GovDepsMatch

{-# OPTIONS --safe #-}

open import Ledger.Conway.Specification.Transaction
open import Ledger.Conway.Specification.Abstract

module Ledger.Conway.Specification.Chain.Properties.GovDepsMatch
  (txs : _) (open TransactionStructure txs)
  (abs : AbstractFunctions txs) (open AbstractFunctions abs)
  where

open import Ledger.Conway.Specification.Certs govStructure
open import Ledger.Conway.Specification.Chain txs abs
open import Ledger.Conway.Specification.Enact govStructure
open import Ledger.Conway.Specification.Epoch txs abs
open import Ledger.Conway.Specification.Epoch.Properties.GovDepsMatch txs abs
open import Ledger.Conway.Specification.Ledger txs abs
open import Ledger.Conway.Specification.Ledger.Properties.Base txs abs
open import Ledger.Conway.Specification.Ledger.Properties.GovDepsMatch txs abs
open import Ledger.Prelude hiding (map) renaming (mapˢ to map)
open import Ledger.Conway.Specification.RewardUpdate txs abs

module _
  {b   : Block }
  {nes : NewEpochState}
  {cs  : ChainState}
  where
  open Block b; open ChainState cs
  open NewEpochState
  open EPOCH-Body (EpochStateOf cs) renaming (epsLState to csLState)
  open EnactState ens using (pparams)
  pp = pparams .proj₁
  open PParams pp using (maxRefScriptSizePerBlock)

Theorem (govDepsMatch is invariant of CHAIN rule).

Informally.

Fix a Block b, a ChainState cs, and a NewEpochState nes.
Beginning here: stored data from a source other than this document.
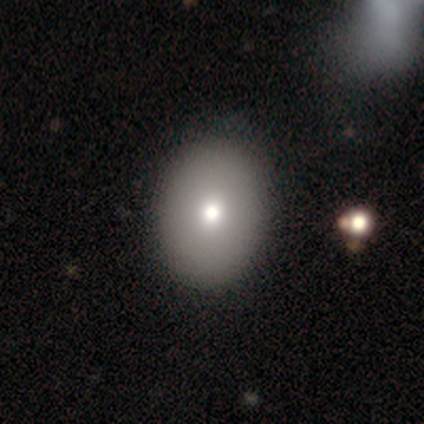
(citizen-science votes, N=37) Smooth or featured?
  - smooth: 86% *
  - featured or disk: 14%
  - star or artifact: 0%
How rounded?
  - in between: 62% *
  - round: 38%
  - cigar-shaped: 0%
Merging?
  - none: 70% *
  - minor disturbance: 5%
  - major disturbance: 0%
  - merger: 0%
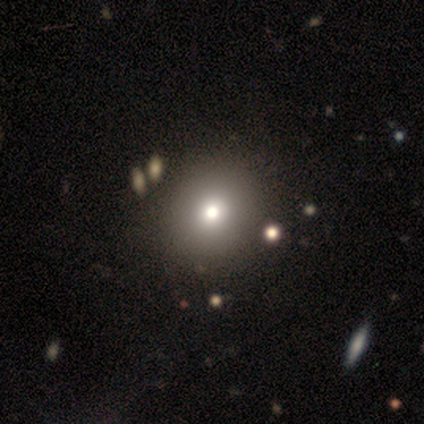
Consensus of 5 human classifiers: Smooth or featured? 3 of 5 (60%) said smooth. How rounded? 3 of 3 (100%) said round. Merging? 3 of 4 (75%) said none.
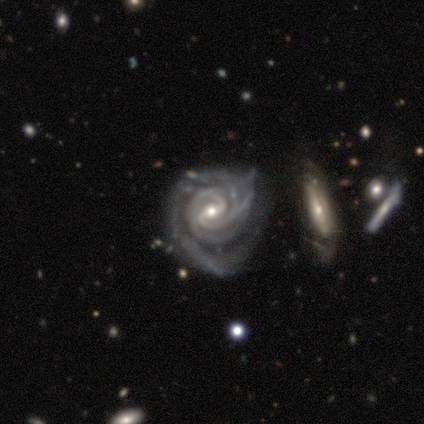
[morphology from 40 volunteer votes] Overall: featured or disk (98%). Edge-on disk: no (95%). Bar: weak (59%; strong 27%). Spiral arms: yes (100%). Spiral arm count: 2 (51%; 3 32%). Spiral winding: tight (76%). Bulge size: moderate (57%; small 35%). Merging: minor disturbance (30%; none 18%).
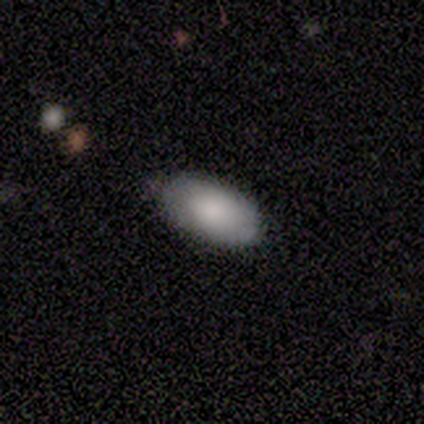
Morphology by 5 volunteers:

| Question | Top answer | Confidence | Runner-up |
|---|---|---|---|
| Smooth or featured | smooth | 80% | featured or disk (20%) |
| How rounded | in between | 75% | round (25%) |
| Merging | none | 80% | minor disturbance (20%) |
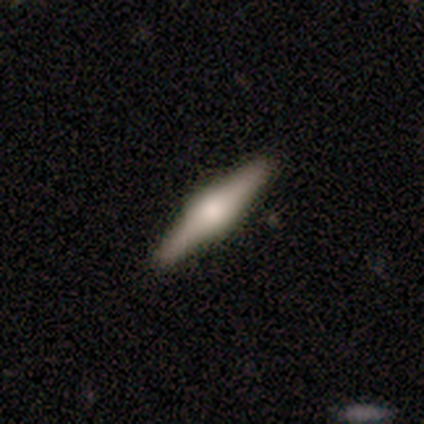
This is clearly a featured or disk galaxy (81%). It is clearly viewed edge-on (100%). Edge-on bulge: clearly rounded (83%). Merging: clearly none (92%).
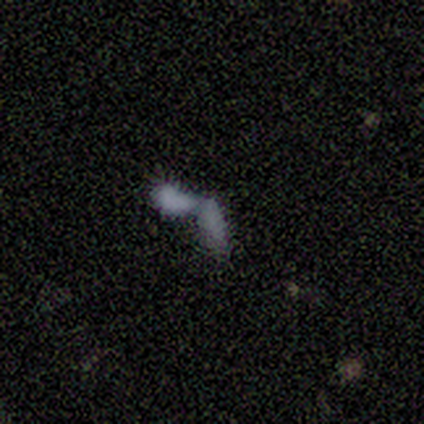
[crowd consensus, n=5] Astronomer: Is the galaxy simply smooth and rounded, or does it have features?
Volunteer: smooth — 60%.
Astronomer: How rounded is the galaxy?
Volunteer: in between — 67%.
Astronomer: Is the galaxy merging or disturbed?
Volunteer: merger — 100%.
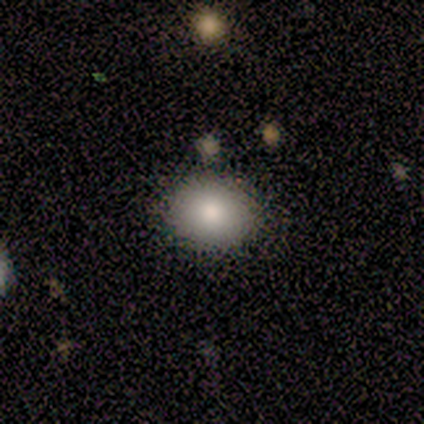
Smooth or featured? 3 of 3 (100%) said smooth. How rounded? 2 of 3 (67%) said round. Merging? 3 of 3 (100%) said none.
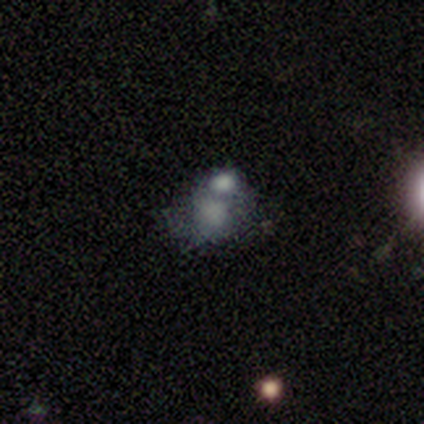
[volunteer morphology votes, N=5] Volunteers were most divided on "smooth or featured" (2-way tie): smooth: 40%, featured or disk: 40%, star or artifact: 20%; "how rounded" (2-way tie): round: 50%, in between: 50%, cigar-shaped: 0%. More confident: merging — merger (100%).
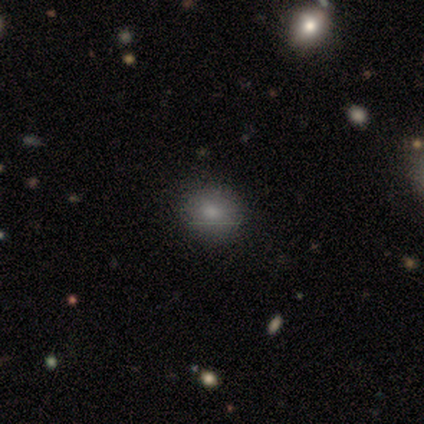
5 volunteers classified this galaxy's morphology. smooth 100%, featured or disk 0%, star or artifact 0%. Down the decision tree: how rounded — in between (60%); merging — none (80%).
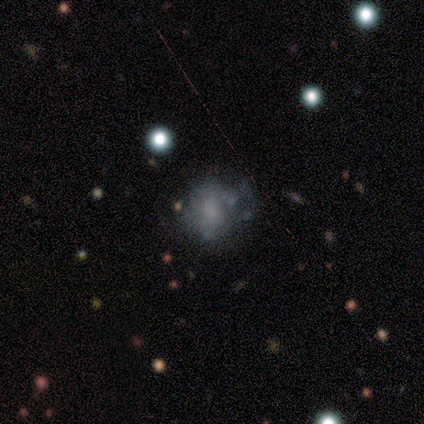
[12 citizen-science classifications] Overall: smooth (42%, tied with featured or disk). How rounded: in between (80%). Merging: none (40%, tied with major disturbance).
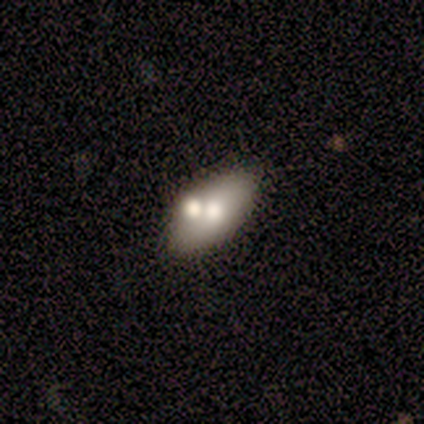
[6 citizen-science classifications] smooth 67%, featured or disk 17%, star or artifact 17%. Down the decision tree: how rounded — in between (100%); merging — merger (80%).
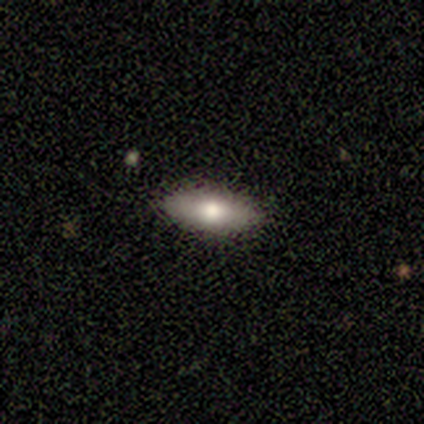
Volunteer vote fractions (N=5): smooth 60%, featured or disk 40%, star or artifact 0%. Down the decision tree: how rounded — cigar-shaped (67%); merging — none (100%).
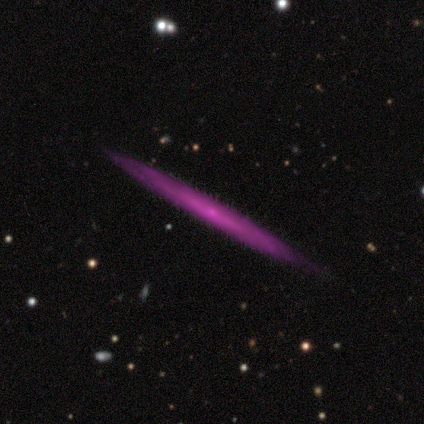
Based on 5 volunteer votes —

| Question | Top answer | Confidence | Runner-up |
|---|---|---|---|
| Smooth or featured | featured or disk | 80% | star or artifact (20%) |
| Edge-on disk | yes | 100% | — |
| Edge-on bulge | none | 50% | tied: rounded (50%) |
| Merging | none | 100% | — |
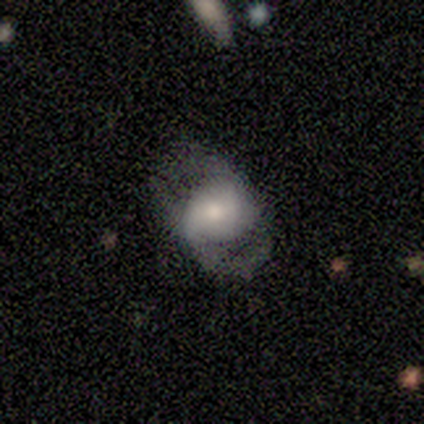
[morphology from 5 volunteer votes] Smooth or featured? smooth (80%)
How rounded? in between (100%)
Merging? none (40%, tied with major disturbance)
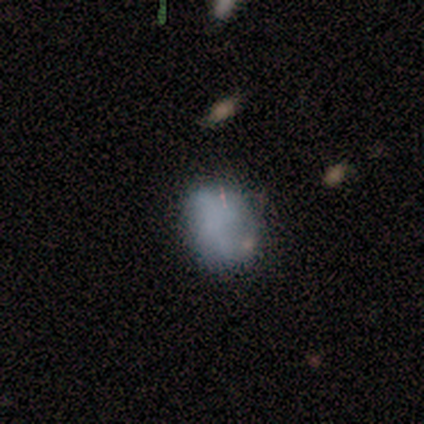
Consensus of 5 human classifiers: A smooth galaxy with no disk features (80%) that is round (50%, tied with in between). Merging: none (100%).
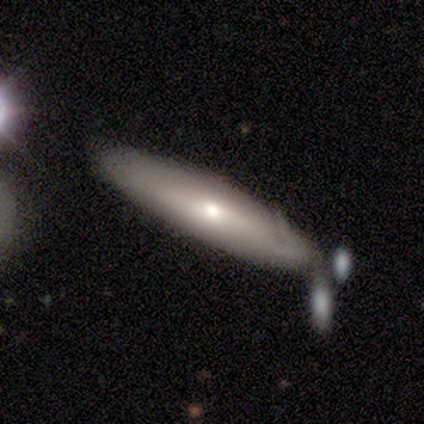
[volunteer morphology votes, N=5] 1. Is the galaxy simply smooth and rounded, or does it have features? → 60% smooth, 40% featured or disk, 0% star or artifact.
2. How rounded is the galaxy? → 67% cigar-shaped, 33% in between, 0% round.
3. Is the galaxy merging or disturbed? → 80% none, 20% merger, 0% minor disturbance, 0% major disturbance.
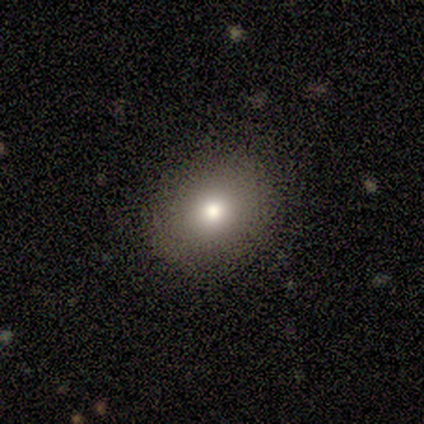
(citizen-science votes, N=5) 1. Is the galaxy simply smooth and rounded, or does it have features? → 80% smooth, 20% featured or disk, 0% star or artifact.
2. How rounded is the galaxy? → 75% round, 25% in between, 0% cigar-shaped.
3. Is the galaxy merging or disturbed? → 100% none, 0% minor disturbance, 0% major disturbance, 0% merger.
Let csLState be the ledger state of cs. Recall, a ChainState has just one field, newEpochState : NewEpochState. Consider the chain state cs' defined as follows:

  cs' : ChainState
  cs' .newEpochState =
    record nes {epochState  = record (EpochStateOf cs) {ls = LStateOf nes}}

That is cs' is essentially nes, but the EpochState field is set to the epochState of cs with the exception of the LState field, which is set to that of nes. Let utxoSt and utxoSt' be the respective UTxOStates of the ledger states of cs and cs', respectively, and let govSt and govSt' be their respective GovStates. Assume the following conditions hold:

Let removed' : ℙ(GovActionID × GovActionState) be the union of
- the governance actions in the removed field of the ratify state of eps, and
- the orphaned governance actions in the GovState of eps.
Let \(\mathcal{G}\) be the set \(\{\)GovActionDeposit id : id ∈ proj₁ removed'\(\}\).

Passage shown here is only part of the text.